Gaming meets AI !!!

  • Machine Learning

  • Reinforcement Learning

Mentors :

  • Silky Kumari

  • Ankit Kumar Jain

Mentees :

  • 5 students

“Machine intelligence is the last invention that humanity will ever need to make.” ~Nick Bostrom Try out your hands on developing a superhuman AI to ace the game of 2048.

Fascinated by the potential of Reinforcement Learning? Want to leverage this potential on the challenging game 2048? Want to explore how the convolution of Neural Networks and Reinforcement Learning is turning out to be a game changer in the field of AI. Try out your hands on developing a superhuman AI to ace the game of 2048.

We will be developing an AI that can play the game 2048. The agent will be based on Deep Reinforcement Learning architecture Deep Q Network (DQN). We will also be developing our own game environment using Matplotlib or PyGame. We might as well use OpenAI Gym for the same.

It would require sound knowledge on Reinforcement Learning, Deep Learning, modern deep learning frameworks like Pytorch or Tensorflow, Python programming.

The pre-requisites are Python Basics, Machine Learning and Artificial Neural Networks. These aren’t hard prerequisites, if you are willing to spend time during the break to get a firm hold on these aspects of the project.

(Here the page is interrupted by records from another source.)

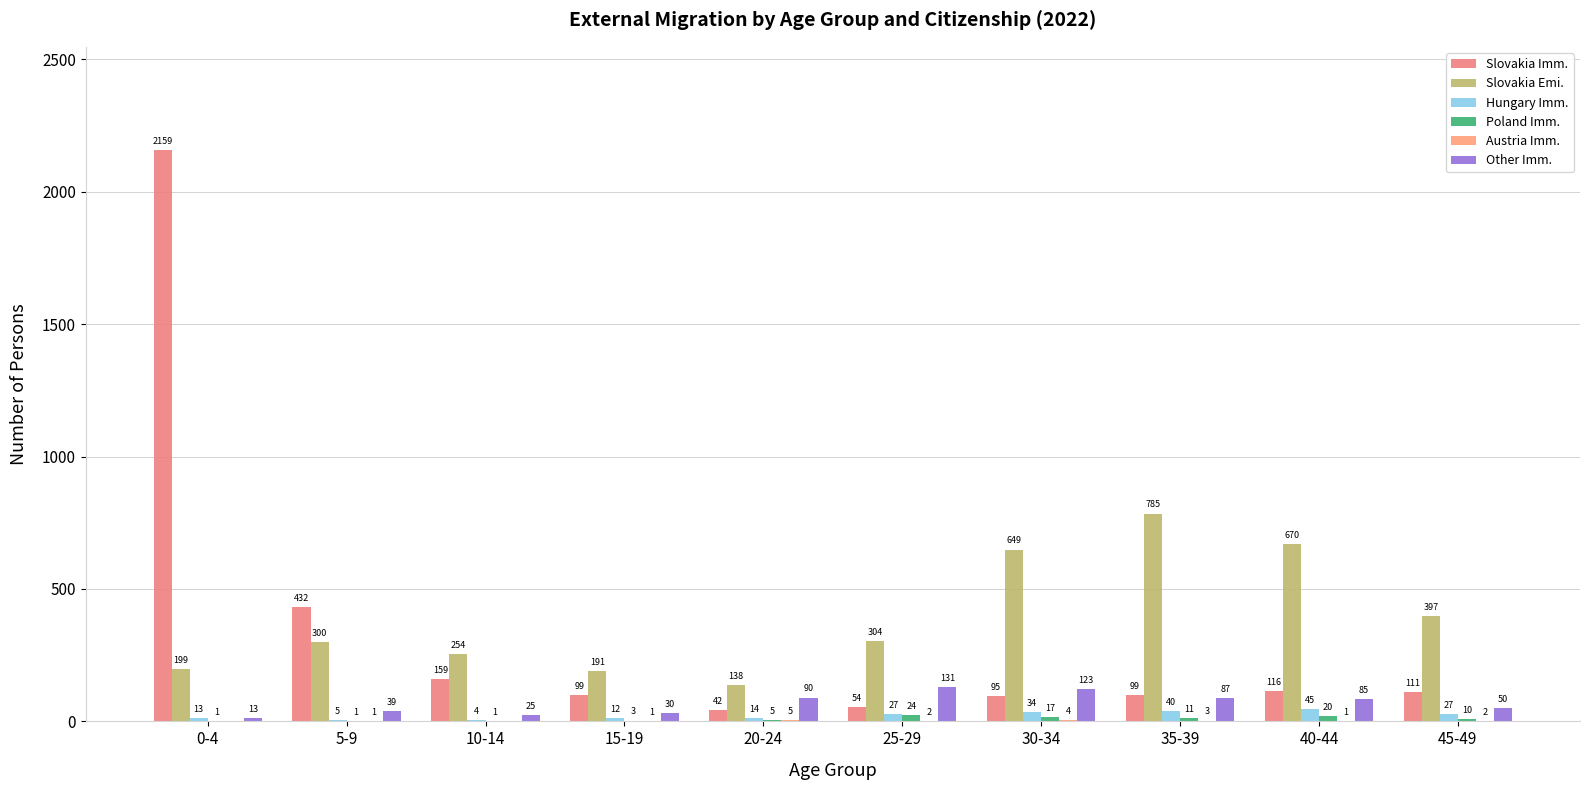

At which label does Other Imm. first exceed 85?

20-24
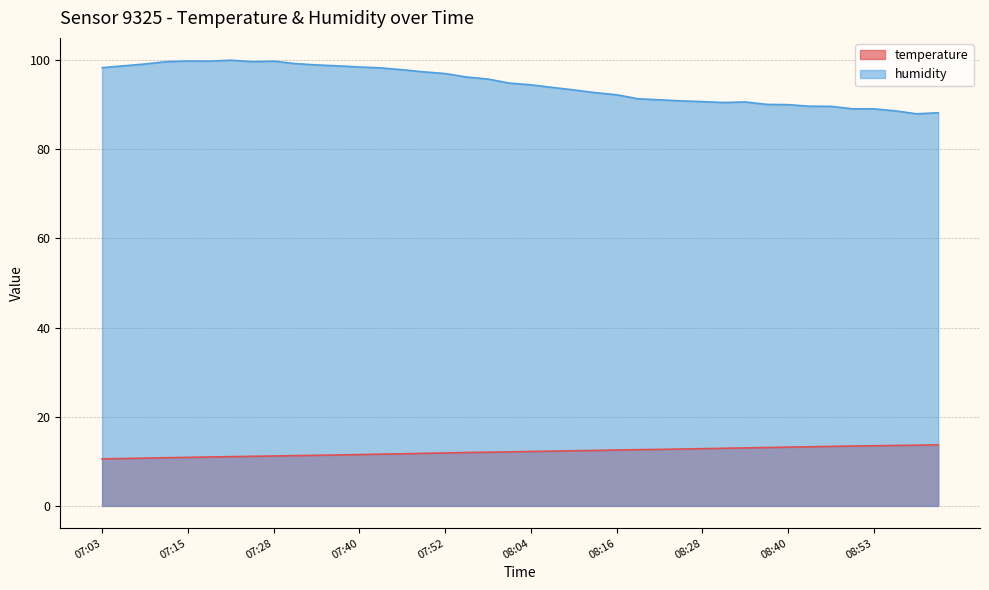

Rank the categories by humidity value from lowest to highest.

08:59, 09:02, 08:56, 08:53, 08:50, 08:47, 08:44, 08:40, 08:37, 08:31, 08:34, 08:28, 08:25, 08:22, 08:19, 08:16, 08:13, 08:10, 08:07, 08:04, 08:01, 07:58, 07:55, 07:52, 07:49, 07:46, 07:43, 07:03, 07:40, 07:06, 07:37, 07:34, 07:09, 07:31, 07:24, 07:12, 07:18, 07:28, 07:15, 07:21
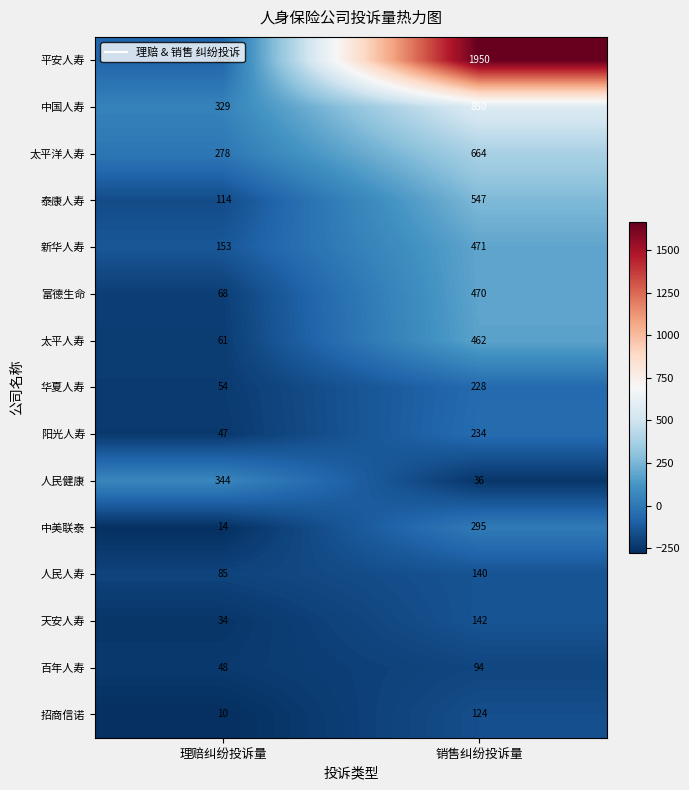

The value of 新华人寿 at 销售纠纷投诉量 is 471. True or false?

True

We expect you to cover the following aspects in your proposal. Previous knowledge in this domain Any projects that you have worked on ML/DL/RL. How much time per week would you be able to devote? Are you willing to read up the relevant material in the break? Why are you interested in this project?


The famous Barto and Sutton book for Reinforcement Learning. You can find the PDF here. CS 234 : Reinforcement Learning on Stanford Engineering Channel on Youtube. DeepMind Atari research paper published in 2015.

Tentative Timeline :

Week Number Tasks to be Completed
Week 1 Python basics and Python libraries like Matplotlib, numpy. Read about Python Object Oriented Programming.
Week 2 Brush up the basics of Deep Learning. Revisit tensorflow/pytorch Framework. Start reading RL from Barto and Sutton.
Week 3 Explore the architectures like DQN, DDQN from Stanford Engineering on Youtube. Develop the game environment using MatPlotlib
Week 4 Complete the code of vanilla DQN from scratch on the lines of DeepMind Atari research paper.
Week 5 Train on Google Colab or any other GPU resource and analyse the performance of other DRL based architectures

Checkpoints :

Checkpoint Number Progress
1 Read the first 6 chapters of the Barto and Sutton book.
2 Get familiar with DRL and explore the various architectures like DQN, DDQN
3 Develop the game environment using MatPlotlib/PyGame.
4 Complete the code of vanilla DQN from scratch.
5 Train and analyze the performance of other DRL based architectures on the gaming environment.